Extracted data entries

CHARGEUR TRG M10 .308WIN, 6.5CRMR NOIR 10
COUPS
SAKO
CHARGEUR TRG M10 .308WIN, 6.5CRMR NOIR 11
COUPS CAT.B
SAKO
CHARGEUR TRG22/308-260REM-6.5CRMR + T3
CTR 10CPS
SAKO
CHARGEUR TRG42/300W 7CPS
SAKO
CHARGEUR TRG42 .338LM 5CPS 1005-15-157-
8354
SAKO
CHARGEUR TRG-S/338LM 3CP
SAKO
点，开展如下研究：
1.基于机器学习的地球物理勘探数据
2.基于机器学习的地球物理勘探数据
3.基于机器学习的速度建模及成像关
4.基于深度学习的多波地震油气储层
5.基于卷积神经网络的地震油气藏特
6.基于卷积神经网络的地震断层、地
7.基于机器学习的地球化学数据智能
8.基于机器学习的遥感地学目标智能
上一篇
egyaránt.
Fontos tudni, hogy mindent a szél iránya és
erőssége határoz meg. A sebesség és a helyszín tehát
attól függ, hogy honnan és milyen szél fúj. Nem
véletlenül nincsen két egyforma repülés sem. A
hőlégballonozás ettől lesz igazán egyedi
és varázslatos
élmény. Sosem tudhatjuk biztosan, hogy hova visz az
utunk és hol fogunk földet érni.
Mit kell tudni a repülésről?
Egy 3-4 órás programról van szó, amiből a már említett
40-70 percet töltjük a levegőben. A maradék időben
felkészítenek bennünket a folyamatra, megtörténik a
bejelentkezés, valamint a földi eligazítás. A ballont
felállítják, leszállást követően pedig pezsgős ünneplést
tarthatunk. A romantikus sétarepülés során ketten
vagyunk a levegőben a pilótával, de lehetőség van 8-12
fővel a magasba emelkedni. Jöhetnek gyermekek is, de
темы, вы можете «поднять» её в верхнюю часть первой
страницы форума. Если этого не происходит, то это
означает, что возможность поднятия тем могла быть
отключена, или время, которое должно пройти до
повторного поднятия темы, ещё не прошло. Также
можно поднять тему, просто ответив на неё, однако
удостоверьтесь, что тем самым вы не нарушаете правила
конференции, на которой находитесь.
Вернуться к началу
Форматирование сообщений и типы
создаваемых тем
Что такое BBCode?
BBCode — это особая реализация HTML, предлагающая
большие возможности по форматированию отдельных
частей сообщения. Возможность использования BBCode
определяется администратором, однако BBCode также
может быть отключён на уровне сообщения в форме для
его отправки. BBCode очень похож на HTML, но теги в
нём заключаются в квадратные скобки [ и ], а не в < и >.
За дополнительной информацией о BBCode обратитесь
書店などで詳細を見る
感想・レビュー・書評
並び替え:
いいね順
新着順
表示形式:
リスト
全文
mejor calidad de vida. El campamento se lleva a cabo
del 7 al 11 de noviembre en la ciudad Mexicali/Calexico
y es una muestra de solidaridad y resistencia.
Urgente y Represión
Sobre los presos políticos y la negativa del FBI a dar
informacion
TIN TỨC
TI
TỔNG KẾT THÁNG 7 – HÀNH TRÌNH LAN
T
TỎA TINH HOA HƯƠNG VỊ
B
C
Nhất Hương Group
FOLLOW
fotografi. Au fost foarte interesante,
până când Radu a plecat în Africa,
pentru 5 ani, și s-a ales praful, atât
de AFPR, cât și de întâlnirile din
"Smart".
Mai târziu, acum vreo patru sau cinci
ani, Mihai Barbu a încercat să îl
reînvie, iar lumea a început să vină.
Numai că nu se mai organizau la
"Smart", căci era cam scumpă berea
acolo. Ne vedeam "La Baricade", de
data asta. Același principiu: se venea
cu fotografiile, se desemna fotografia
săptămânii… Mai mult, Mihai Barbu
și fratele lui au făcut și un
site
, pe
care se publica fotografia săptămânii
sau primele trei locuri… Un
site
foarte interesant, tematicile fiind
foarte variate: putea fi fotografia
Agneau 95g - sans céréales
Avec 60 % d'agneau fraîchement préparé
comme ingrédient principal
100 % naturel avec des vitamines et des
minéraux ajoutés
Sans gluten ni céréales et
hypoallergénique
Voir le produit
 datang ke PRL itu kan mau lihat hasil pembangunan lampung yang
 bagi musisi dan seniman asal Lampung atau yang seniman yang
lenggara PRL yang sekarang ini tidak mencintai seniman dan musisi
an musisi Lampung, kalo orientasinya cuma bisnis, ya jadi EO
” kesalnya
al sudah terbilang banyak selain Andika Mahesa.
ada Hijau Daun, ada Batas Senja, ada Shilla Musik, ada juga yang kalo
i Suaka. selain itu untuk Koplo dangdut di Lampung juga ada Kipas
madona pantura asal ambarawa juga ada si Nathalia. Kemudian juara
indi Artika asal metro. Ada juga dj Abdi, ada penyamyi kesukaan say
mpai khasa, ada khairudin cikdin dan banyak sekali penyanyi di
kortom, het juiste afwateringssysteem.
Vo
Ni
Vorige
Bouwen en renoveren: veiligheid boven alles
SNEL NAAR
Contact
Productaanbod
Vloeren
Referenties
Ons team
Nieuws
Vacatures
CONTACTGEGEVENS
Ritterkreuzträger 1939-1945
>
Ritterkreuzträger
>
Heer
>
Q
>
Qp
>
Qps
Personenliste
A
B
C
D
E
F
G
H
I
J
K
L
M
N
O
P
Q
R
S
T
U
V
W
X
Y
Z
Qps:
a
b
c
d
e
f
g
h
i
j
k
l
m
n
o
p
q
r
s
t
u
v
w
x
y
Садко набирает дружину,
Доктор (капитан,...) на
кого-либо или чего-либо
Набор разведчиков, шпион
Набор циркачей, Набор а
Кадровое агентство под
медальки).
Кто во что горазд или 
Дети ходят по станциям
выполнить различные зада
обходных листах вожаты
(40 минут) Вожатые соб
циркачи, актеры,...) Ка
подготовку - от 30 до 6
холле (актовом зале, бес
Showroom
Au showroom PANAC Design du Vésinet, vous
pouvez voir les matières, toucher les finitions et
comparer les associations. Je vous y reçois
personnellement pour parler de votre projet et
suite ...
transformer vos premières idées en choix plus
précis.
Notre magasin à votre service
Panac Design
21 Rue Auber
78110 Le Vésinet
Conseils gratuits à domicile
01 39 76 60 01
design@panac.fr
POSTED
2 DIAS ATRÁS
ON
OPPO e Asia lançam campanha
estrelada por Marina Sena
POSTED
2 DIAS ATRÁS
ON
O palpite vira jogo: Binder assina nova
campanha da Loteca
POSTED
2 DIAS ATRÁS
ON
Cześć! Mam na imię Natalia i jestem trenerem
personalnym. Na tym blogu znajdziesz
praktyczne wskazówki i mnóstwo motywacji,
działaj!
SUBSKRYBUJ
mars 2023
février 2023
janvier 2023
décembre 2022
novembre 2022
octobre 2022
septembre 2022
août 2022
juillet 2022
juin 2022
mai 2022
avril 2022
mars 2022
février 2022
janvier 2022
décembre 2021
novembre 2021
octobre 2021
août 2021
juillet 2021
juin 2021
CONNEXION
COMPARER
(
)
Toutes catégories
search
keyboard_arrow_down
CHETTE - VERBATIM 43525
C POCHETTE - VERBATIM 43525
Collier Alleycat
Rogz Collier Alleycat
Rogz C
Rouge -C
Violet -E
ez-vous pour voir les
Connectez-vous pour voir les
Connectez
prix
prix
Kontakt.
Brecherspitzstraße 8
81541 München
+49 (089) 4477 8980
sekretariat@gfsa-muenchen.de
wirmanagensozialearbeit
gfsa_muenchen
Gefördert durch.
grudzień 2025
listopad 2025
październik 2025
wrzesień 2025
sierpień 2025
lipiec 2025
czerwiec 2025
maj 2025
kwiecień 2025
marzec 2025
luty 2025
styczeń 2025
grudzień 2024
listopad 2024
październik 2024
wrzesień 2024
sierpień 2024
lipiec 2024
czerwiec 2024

> _Directions for this task_
Look above for the line holding "Sobre los presos" and the line holding "Набор циркачей, Набор а". Retype both, and every line between them, word for word and nothing else.

> _Answer space_
Sobre los presos políticos y la negativa del FBI a dar
informacion
TIN TỨC
TI
TỔNG KẾT THÁNG 7 – HÀNH TRÌNH LAN
T
TỎA TINH HOA HƯƠNG VỊ
B
C
Nhất Hương Group
FOLLOW
fotografi. Au fost foarte interesante,
până când Radu a plecat în Africa,
pentru 5 ani, și s-a ales praful, atât
de AFPR, cât și de întâlnirile din
"Smart".
Mai târziu, acum vreo patru sau cinci
ani, Mihai Barbu a încercat să îl
reînvie, iar lumea a început să vină.
Numai că nu se mai organizau la
"Smart", căci era cam scumpă berea
acolo. Ne vedeam "La Baricade", de
data asta. Același principiu: se venea
cu fotografiile, se desemna fotografia
săptămânii… Mai mult, Mihai Barbu
și fratele lui au făcut și un
site
, pe
care se publica fotografia săptămânii
sau primele trei locuri… Un
site
foarte interesant, tematicile fiind
foarte variate: putea fi fotografia
Agneau 95g - sans céréales
Avec 60 % d'agneau fraîchement préparé
comme ingrédient principal
100 % naturel avec des vitamines et des
minéraux ajoutés
Sans gluten ni céréales et
hypoallergénique
Voir le produit
 datang ke PRL itu kan mau lihat hasil pembangunan lampung yang
 bagi musisi dan seniman asal Lampung atau yang seniman yang
lenggara PRL yang sekarang ini tidak mencintai seniman dan musisi
an musisi Lampung, kalo orientasinya cuma bisnis, ya jadi EO
” kesalnya
al sudah terbilang banyak selain Andika Mahesa.
ada Hijau Daun, ada Batas Senja, ada Shilla Musik, ada juga yang kalo
i Suaka. selain itu untuk Koplo dangdut di Lampung juga ada Kipas
madona pantura asal ambarawa juga ada si Nathalia. Kemudian juara
indi Artika asal metro. Ada juga dj Abdi, ada penyamyi kesukaan say
mpai khasa, ada khairudin cikdin dan banyak sekali penyanyi di
kortom, het juiste afwateringssysteem.
Vo
Ni
Vorige
Bouwen en renoveren: veiligheid boven alles
SNEL NAAR
Contact
Productaanbod
Vloeren
Referenties
Ons team
Nieuws
Vacatures
CONTACTGEGEVENS
Ritterkreuzträger 1939-1945
>
Ritterkreuzträger
>
Heer
>
Q
>
Qp
>
Qps
Personenliste
A
B
C
D
E
F
G
H
I
J
K
L
M
N
O
P
Q
R
S
T
U
V
W
X
Y
Z
Qps:
a
b
c
d
e
f
g
h
i
j
k
l
m
n
o
p
q
r
s
t
u
v
w
x
y
Садко набирает дружину,
Доктор (капитан,...) на
кого-либо или чего-либо
Набор разведчиков, шпион
Набор циркачей, Набор а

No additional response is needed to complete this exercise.